The seconds seem to slide out of reach and the clouds roll and turn a dusky pink as you listen to the measured drone of first track The Burning World from the new release by resurrected psych rockers Plankton Wat, such is its engaging vine like grip. A solo project for Dewey Mahood from the group Eternal Tapestry, after putting out 2017’s cassette release Hidden Path on Sky Lantern Records (who have worked with such cosmic delights as Sundays & Cybele, Hills and Kikagaku Moyo), the predominantly instrumental Future Times finds Mahood returning to the warm embrace of Thrill Jockey, who had previously released 2012’s Spirits and 2013’s superb Drifters Temple.
Dylan Carlson’s caustic dustbowl guitar vistas on Earth’s second phase comeback album Hex: Or Printing In The Infernal Method inform the feral Wild West machinations that get conjured up by Nightfall, a fuzzy melodic hallucination appearing on its desolate horizon of fuzz. Working with frequent collaborator Dustin Dybvig under the guidance of fellow Washington state musician Victor Nash, who engineered/produced the record, the descriptive sensorial grandeur the track arouses continues on into Modern Ruins. Dabbling in New Age aesthetics, its early utopian ambiance undergoes various tonal shifts, becoming radiant in the process.

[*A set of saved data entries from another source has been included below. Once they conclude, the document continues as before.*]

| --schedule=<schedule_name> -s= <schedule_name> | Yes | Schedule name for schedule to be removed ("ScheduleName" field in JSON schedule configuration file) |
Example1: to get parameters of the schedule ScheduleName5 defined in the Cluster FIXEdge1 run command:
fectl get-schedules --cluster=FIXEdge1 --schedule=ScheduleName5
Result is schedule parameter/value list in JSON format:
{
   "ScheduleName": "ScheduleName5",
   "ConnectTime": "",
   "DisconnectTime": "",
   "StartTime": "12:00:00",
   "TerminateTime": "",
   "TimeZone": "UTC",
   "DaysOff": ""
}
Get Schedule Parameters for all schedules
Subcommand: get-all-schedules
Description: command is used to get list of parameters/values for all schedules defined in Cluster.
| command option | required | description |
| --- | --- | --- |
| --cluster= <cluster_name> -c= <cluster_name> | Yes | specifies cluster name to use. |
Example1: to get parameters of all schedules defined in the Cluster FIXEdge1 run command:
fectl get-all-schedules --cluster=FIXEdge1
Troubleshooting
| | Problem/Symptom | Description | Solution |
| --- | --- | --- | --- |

What’s striking about Dark Cities is the use of a primitive drum machine to lay down a robotic beat. Its electronic core jerks the album out of the mesa and towards the Hacienda. Economically sparing in its tempo, it’s a step removed from the Americana noodling that rises up around it and short lived as the focal point of the album returns to the plains with Teenage Daydream and Sanctuary. The latter in particular draws from the same singular watering hole as Neil Young’s experimentally shamanic Dead Man soundtrack, with jagged tumbleweeds of feedback barreling it along.

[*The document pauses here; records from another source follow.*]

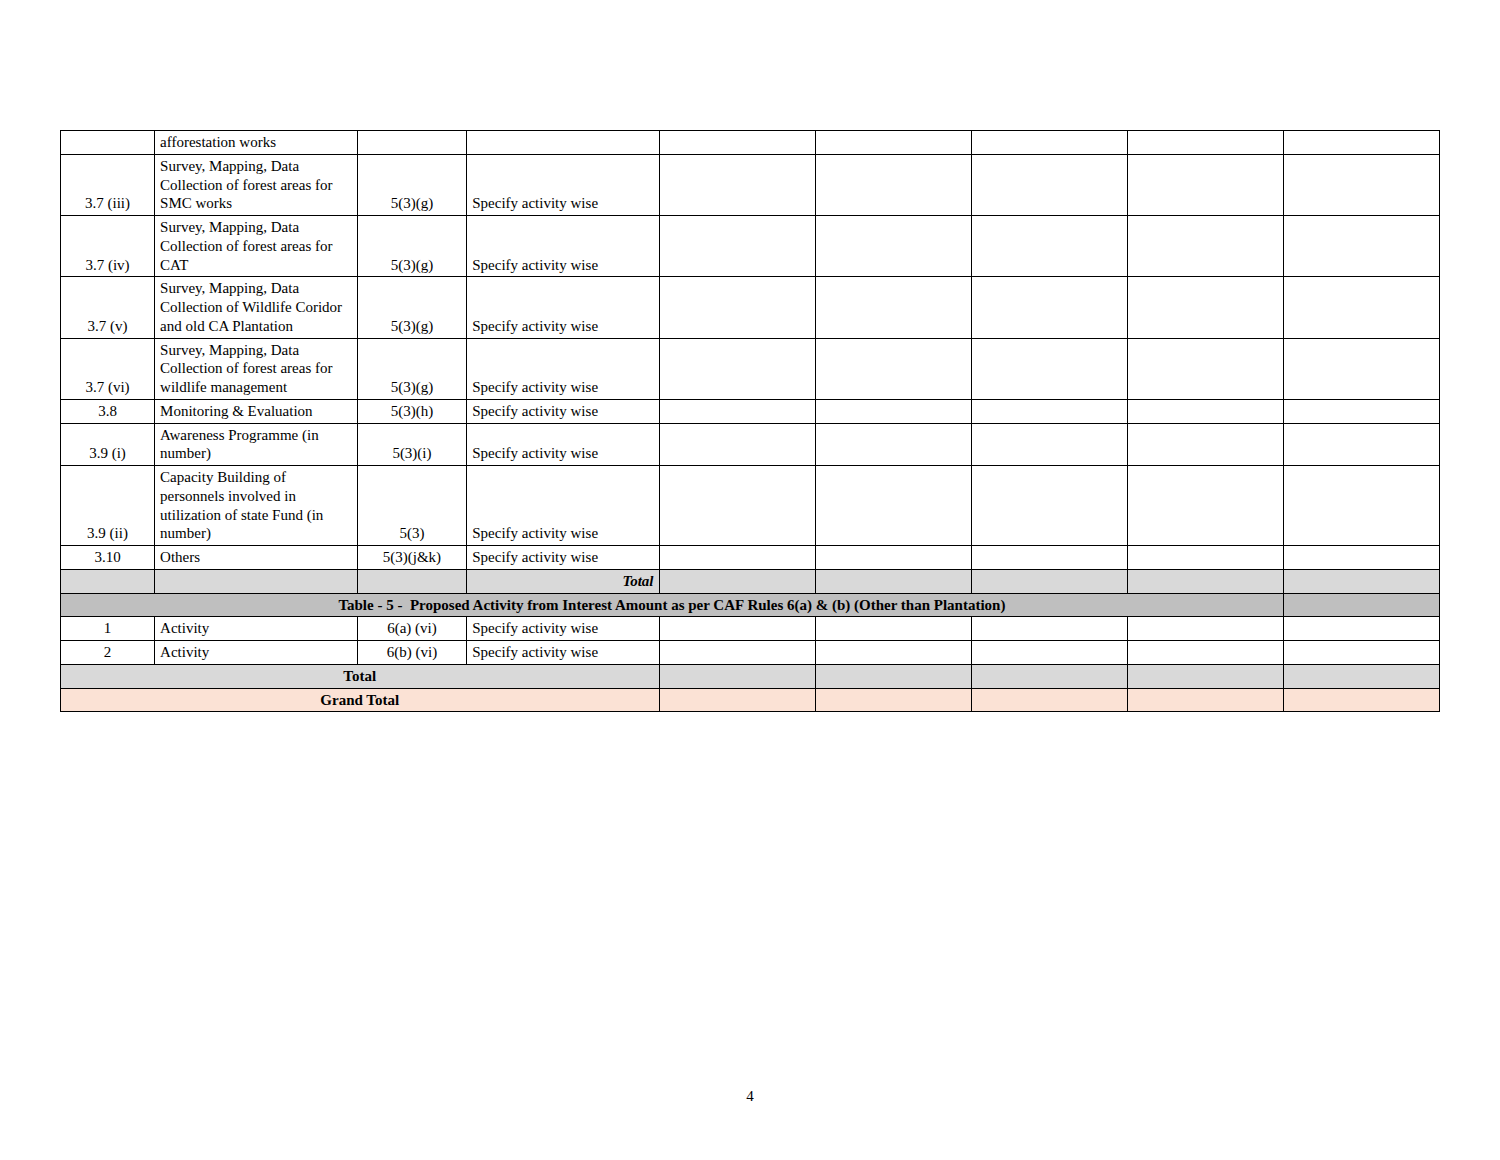| | afforestation works | | | | | | | |
| 3.7 (iii) | Survey, Mapping, Data Collection of forest areas for SMC works | 5(3)(g) | Specify activity wise | | | | | |
| 3.7 (iv) | Survey, Mapping, Data Collection of forest areas for CAT | 5(3)(g) | Specify activity wise | | | | | |
| 3.7 (v) | Survey, Mapping, Data Collection of Wildlife Coridor and old CA Plantation | 5(3)(g) | Specify activity wise | | | | | |
| 3.7 (vi) | Survey, Mapping, Data Collection of forest areas for wildlife management | 5(3)(g) | Specify activity wise | | | | | |
| 3.8 | Monitoring & Evaluation | 5(3)(h) | Specify activity wise | | | | | |
| 3.9 (i) | Awareness Programme (in number) | 5(3)(i) | Specify activity wise | | | | | |
| 3.9 (ii) | Capacity Building of personnels involved in utilization of state Fund (in number) | 5(3) | Specify activity wise | | | | | |
| 3.10 | Others | 5(3)(j&k) | Specify activity wise | | | | | |
| | | | Total | | | | | |
| Table - 5 - Proposed Activity from Interest Amount as per CAF Rules 6(a) & (b) (Other than Plantation) | |
| 1 | Activity | 6(a) (vi) | Specify activity wise | | | | | |
| 2 | Activity | 6(b) (vi) | Specify activity wise | | | | | |
| Total | | | | | |
| Grand Total | | | | | |
4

The intense lysergic abstractions of title track Future Times dissolve the temporal monotony as the album begins to slow its pace. In opposition to its defiant name, the three minutes of Defund The Police once more finds the musicians zoning out leisurely before returning to earth with the Velvet Underground inspired melancholy of Wind Mountain. Expansive and unified in its character, Future Times is a considered album, actively concerned with the spontaneous expansion of boundaries, be they geographical or psychological.